GOODNIGHT, FUCKERS #31: ROGER AND ME

Of all the characters on MAD MEN, I identify most with Roger Sterling. While he takes his work seriously, he also knows that it's not so important that it's the end of the world if something gets fucked up. He's got an odd anarchistic streak in him that probably didn't exist in many WWII vets. He's even got an open mind when it comes to a lot of things, like trying LSD with his wife and hanging out with his hippy daughter.


However, there is one thing about his character that I get so much more than the rest of it. In one episode, his mother dies, and he takes it pretty well. His family falls apart around him, but he plays it off with very few ruffled feathers, almost to the point where everyone else thinks he might be kind of crazy since he doesn't show his emotions like a normal person.


Yet later in the same episode, the shoeshine guy he's used for decades dies, and Roger breaks down and cries. No one expects it, but . . . well, I get it.


Don't get me wrong. When my mom died, I broke down. I knew she was on the way out, and when my grandparents got the call, they told me right away, and I lost it. I knew it was coming. I'd prepared for it most of my life. Also, it should be noted that Mom and I had a lot of anger issues with each other. We spent most of her latter years arguing with each other. But the moment I heard about her death, I cried. The second thing I did? I told my brother Bob, and we cried together.


It's the second part I understand more. For example, I've been going to my barber for as long as I can remember. He knows how I like my hair. He's not a hairstylist. He tells off-color jokes. He likes to drink (although I think he quit smoking a while ago). If he ever died, I don't know what I would do. I don't think I could bring myself to go to a salon.


Or how about the comic book store I go to?

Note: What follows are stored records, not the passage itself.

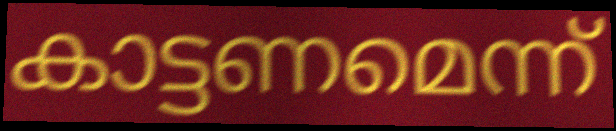
കാട്ടണമെന്ന്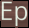
EpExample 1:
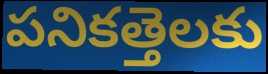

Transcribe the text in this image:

పనికత్తెలకు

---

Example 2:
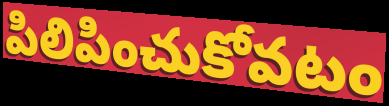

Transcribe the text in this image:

పిలిపించుకోవటం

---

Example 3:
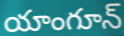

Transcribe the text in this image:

యాంగూన్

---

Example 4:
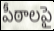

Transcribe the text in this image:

పీఠాలపై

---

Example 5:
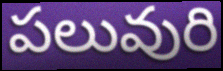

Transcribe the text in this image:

పలువురిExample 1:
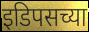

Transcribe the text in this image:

इडिपसच्या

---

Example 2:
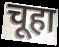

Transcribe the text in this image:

चूहा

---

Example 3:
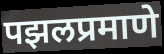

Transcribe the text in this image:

पझलप्रमाणे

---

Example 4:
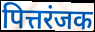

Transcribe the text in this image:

पित्तरंजक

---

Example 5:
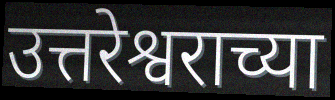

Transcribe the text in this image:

उत्तरेश्वराच्या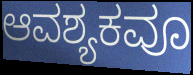
ಆವಶ್ಯಕವೂ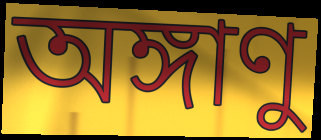
অঙ্গাণু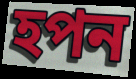
হপন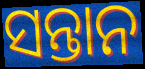
ସନ୍ତାନ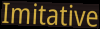
Imitative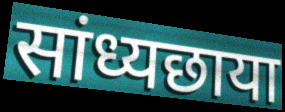
सांध्यछाया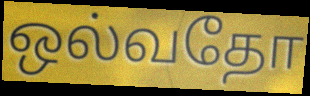
ஒல்வதோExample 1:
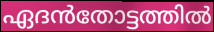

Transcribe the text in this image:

ഏദൻതോട്ടത്തിൽ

I've known the proprietor for many, many years, from way back when I was first buying comics in the 'Eighties. What am I going to do when he's gone? I can't get into the chain stores, like Graham Crackers.


With these old school guys, it's about environment. It's about experience. These are things that can't be replicated on a mass scale. Seriously, when I get my hair cut, I might as well be in the barber shop in Dodge City on GUNSMOKE, and whenever I visit the comic book store, it feels like I'm in an old smoke shop of old, searching for pulps (and let's face it, I've actually bought pulps in this place).


Roger Sterling's co-workers looked at him like he was weeping over something superficial, but they're wrong. He was weeping over the end of a way of life, and that's something I really don't want to think about.